Robert Charles Holub

Robert Charles Holub

Class: 1967Inducted: 2018

Robert Holub distinguished himself as a teacher, scholar, and administrator in several of the premier institutions in public higher education in the United States.

After graduating second in his class from Asbury Park High School in 1967, he attended the University of Pennsylvania, where he majored in the natural sciences. After a year working in a pharmaceutical firm, he matriculated in the graduate program in Comparative Literature at the University of Wisconsin-Madison, eventually earning two Masters degrees – one in Comparative Literature and one in German – and a doctorate (magna cum laude) in German.

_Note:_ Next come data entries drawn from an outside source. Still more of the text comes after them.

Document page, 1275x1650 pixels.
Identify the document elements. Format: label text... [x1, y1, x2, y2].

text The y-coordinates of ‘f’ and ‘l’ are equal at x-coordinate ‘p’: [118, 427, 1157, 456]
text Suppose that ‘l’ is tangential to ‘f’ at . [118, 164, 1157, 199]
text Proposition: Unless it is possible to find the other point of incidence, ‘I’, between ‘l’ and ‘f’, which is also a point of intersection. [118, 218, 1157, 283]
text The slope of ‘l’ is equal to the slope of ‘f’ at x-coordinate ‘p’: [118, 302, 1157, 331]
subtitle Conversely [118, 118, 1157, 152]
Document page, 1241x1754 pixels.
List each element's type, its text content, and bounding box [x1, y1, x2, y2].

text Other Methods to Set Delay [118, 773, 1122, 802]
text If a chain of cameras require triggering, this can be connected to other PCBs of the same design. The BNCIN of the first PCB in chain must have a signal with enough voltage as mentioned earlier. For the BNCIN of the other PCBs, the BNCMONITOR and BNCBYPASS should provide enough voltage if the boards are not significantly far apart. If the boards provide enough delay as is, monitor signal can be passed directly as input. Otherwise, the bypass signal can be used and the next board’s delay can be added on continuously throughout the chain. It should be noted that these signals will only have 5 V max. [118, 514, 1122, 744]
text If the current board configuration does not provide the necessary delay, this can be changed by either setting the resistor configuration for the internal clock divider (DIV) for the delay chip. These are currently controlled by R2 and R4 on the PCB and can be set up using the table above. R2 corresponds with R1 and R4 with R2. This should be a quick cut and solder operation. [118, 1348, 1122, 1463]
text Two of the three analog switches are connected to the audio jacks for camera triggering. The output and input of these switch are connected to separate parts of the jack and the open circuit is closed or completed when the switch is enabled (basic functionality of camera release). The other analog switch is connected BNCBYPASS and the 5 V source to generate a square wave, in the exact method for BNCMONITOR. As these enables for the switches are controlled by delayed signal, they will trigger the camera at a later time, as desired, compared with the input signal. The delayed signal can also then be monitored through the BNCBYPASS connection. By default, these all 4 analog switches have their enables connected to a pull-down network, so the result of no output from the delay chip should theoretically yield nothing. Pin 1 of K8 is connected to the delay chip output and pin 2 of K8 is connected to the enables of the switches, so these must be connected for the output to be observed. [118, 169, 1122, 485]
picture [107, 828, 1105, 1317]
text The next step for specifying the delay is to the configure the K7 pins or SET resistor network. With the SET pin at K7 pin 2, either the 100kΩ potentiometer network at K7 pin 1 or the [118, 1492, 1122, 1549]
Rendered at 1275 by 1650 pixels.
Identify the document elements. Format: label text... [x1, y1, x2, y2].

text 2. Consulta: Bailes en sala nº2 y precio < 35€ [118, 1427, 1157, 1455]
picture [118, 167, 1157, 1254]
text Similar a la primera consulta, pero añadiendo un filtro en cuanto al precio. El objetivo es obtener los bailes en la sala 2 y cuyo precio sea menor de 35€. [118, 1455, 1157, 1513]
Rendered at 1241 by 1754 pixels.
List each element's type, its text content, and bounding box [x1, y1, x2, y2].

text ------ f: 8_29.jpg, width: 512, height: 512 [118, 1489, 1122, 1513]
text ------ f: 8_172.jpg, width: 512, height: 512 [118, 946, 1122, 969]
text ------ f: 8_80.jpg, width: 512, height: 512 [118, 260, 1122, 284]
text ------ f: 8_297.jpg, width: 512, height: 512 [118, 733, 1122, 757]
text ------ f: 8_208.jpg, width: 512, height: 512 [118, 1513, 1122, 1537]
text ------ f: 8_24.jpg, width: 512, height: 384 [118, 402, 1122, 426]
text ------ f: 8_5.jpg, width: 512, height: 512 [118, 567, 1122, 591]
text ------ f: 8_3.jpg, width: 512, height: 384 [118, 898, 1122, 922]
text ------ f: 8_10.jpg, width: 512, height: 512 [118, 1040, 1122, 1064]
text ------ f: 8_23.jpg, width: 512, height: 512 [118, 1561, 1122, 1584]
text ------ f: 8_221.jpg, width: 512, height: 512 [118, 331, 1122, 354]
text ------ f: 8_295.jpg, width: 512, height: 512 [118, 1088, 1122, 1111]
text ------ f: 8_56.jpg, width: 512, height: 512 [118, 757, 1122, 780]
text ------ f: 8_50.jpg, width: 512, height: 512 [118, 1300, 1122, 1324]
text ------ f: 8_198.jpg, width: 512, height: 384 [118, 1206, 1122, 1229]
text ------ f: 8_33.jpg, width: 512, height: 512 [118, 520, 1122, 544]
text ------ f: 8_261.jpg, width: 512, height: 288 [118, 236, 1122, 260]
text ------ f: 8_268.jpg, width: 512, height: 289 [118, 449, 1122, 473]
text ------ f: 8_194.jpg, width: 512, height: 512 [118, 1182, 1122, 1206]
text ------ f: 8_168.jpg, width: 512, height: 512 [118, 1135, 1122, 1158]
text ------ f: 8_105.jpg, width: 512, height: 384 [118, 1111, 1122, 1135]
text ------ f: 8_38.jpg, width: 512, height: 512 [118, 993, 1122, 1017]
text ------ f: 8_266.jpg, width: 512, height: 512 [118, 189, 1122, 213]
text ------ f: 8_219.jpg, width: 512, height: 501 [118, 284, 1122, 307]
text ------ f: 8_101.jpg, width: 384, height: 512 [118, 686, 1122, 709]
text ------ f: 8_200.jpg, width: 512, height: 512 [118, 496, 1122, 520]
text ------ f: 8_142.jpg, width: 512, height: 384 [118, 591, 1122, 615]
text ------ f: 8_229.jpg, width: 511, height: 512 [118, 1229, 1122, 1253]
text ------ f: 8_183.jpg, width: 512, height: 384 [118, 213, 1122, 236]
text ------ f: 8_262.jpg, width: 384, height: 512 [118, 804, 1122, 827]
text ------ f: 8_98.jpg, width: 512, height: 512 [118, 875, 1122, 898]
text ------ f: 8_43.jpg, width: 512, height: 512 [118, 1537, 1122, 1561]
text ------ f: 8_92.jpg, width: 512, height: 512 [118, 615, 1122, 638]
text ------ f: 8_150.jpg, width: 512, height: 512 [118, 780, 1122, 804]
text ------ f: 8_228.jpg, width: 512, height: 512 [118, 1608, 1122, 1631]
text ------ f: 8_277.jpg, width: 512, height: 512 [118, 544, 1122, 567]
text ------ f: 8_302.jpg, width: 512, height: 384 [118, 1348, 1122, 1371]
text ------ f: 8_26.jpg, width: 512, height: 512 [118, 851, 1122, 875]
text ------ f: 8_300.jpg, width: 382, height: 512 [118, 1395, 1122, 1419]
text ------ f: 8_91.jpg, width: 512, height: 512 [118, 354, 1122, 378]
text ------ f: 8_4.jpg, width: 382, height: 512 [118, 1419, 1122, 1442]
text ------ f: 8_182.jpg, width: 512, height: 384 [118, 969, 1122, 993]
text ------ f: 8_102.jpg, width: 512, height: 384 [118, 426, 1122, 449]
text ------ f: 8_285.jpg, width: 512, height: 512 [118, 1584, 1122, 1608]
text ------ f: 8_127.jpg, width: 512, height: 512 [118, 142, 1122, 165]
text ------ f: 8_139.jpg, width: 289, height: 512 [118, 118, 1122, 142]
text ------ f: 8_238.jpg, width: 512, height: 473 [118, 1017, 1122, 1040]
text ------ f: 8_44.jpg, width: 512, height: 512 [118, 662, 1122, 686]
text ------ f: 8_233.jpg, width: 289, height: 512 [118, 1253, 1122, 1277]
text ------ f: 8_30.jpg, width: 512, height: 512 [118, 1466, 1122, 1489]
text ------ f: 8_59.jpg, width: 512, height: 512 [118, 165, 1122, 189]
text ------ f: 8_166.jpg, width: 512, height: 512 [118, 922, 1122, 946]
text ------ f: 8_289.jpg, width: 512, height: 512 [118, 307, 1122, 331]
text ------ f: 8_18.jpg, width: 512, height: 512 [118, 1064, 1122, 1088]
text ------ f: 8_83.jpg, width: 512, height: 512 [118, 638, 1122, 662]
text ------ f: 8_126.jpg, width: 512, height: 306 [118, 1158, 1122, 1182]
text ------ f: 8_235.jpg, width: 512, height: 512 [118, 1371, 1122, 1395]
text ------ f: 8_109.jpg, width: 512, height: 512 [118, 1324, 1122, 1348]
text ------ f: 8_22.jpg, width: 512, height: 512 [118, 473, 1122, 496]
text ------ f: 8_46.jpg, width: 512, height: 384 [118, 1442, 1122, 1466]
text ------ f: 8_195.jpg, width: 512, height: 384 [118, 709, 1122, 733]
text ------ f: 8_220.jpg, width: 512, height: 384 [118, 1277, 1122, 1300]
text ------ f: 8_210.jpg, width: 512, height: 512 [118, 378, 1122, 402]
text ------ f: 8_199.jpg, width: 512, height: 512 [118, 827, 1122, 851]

In 1979 Robert was appointed Assistant Professor of German at the University of California at Berkeley, where he rapidly moved through the academic ranks and was promoted to Full Professor in 1989. He chaired the German Department at Berkeley from 1991-1996 and subsequently served as Dean of the Undergraduate Division in the College of Letters and Science from 2003-2006.

From 2006-2008 he occupied the position of Provost and Vice Chancellor for Academic Affairs at the University of Tennessee in Knoxville. In 2008 he moved to Western Massachusetts to serve as Chancellor at the University of Massachusetts Amherst.

Robert returned to the faculty in 2012 with an appointment as Ohio Eminent Scholar in German at Ohio State University, a position he continues to hold. In 2014 he began a four-year term as Chair of Ohio State’s Department of Germanic Languages and Literatures.

In his academic career Robert has specialized in the literary, cultural, and intellectual history of Germany from the eighteenth through the twenty-first century. He is the author of eight books dealing with a variety of topics: from volumes on the German-Jewish author Heinrich Heine and on literary and aesthetic theory to monographs on the philosopher Friedrich Nietzsche and Jürgen Habermas. He has published over a hundred scholarly essays in various venues, and selected writings have been translated into a half-dozen foreign languages.

One of his favorite quotes stems from Theodore Roosevelt: "Keep your eyes on the stars and your feet on the ground."